___ Given records

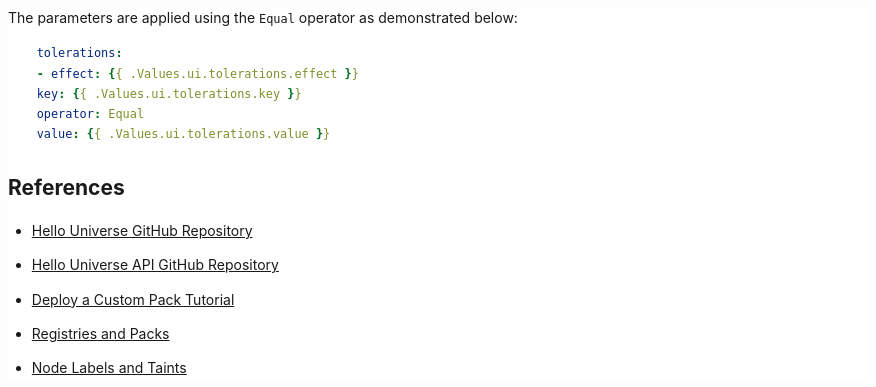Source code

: The parameters are applied using the `Equal` operator as demonstrated below:

```yaml
    tolerations:
    - effect: {{ .Values.ui.tolerations.effect }}
    key: {{ .Values.ui.tolerations.key }}
    operator: Equal
    value: {{ .Values.ui.tolerations.value }}
```

## References

- [Hello Universe GitHub Repository](https://github.com/spectrocloud/hello-universe)

- [Hello Universe API GitHub Repository](https://github.com/spectrocloud/hello-universe-api)

- [Deploy a Custom Pack Tutorial](https://docs.spectrocloud.com/registries-and-packs/deploy-pack/)

- [Registries and Packs](https://docs.spectrocloud.com/registries-and-packs/)

- [Node Labels and Taints](https://docs.spectrocloud.com/clusters/cluster-management/taints/)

______

Task: Above are the entries. Copy exactly the part that opens with the line containing "- [Hello Universe GitHub" and closes with the line containing "- [Registries and", and no more.

Output for this task:
- [Hello Universe GitHub Repository](https://github.com/spectrocloud/hello-universe)

- [Hello Universe API GitHub Repository](https://github.com/spectrocloud/hello-universe-api)

- [Deploy a Custom Pack Tutorial](https://docs.spectrocloud.com/registries-and-packs/deploy-pack/)

- [Registries and Packs](https://docs.spectrocloud.com/registries-and-packs/)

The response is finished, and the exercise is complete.